## Data records
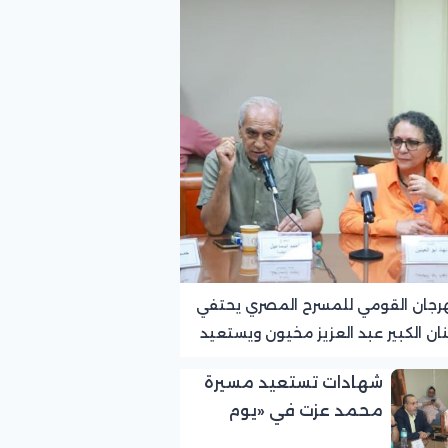
رجان القومي للمسرح المصري يحتفي
نان الكبير عبد العزيز مخيون ويستعيد
ته الرائدة في المسرح الريفي
شهادات تستعيد مسيرة
محمد عزت في «يوم
الوفاء لرموز المسرح»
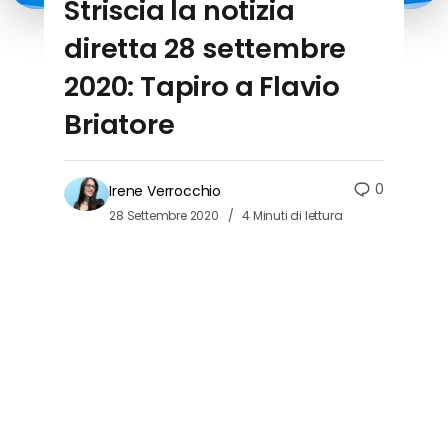
Striscia la notizia
diretta 28 settembre
2020: Tapiro a Flavio
Briatore
0
Irene Verrocchio
28 Settembre 2020
4 Minuti di lettura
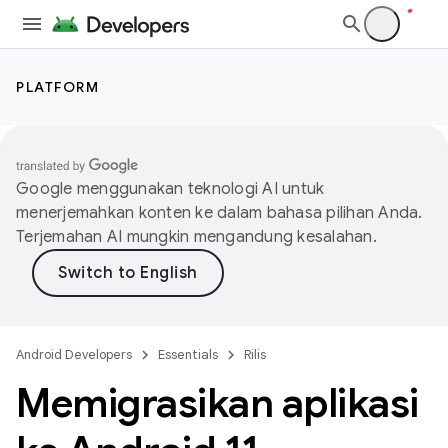
PLATFORM
Google menggunakan teknologi AI untuk
menerjemahkan konten ke dalam bahasa pilihan Anda.
Terjemahan AI mungkin mengandung kesalahan.
Android Developers
Essentials
Rilis
Memigrasikan aplikasi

## About this exercise
Repeat the lines of every one of the records, replacing "Essentials" with "Basics" and keeping everything else unchanged. Leave the pictures out of your answer.

## Response to the exercise
رجان القومي للمسرح المصري يحتفي
نان الكبير عبد العزيز مخيون ويستعيد
ته الرائدة في المسرح الريفي
شهادات تستعيد مسيرة
محمد عزت في «يوم
الوفاء لرموز المسرح»
Striscia la notizia
diretta 28 settembre
2020: Tapiro a Flavio
Briatore
0
Irene Verrocchio
28 Settembre 2020
4 Minuti di lettura
PLATFORM
Google menggunakan teknologi AI untuk
menerjemahkan konten ke dalam bahasa pilihan Anda.
Terjemahan AI mungkin mengandung kesalahan.
Android Developers
Basics
Rilis
Memigrasikan aplikasi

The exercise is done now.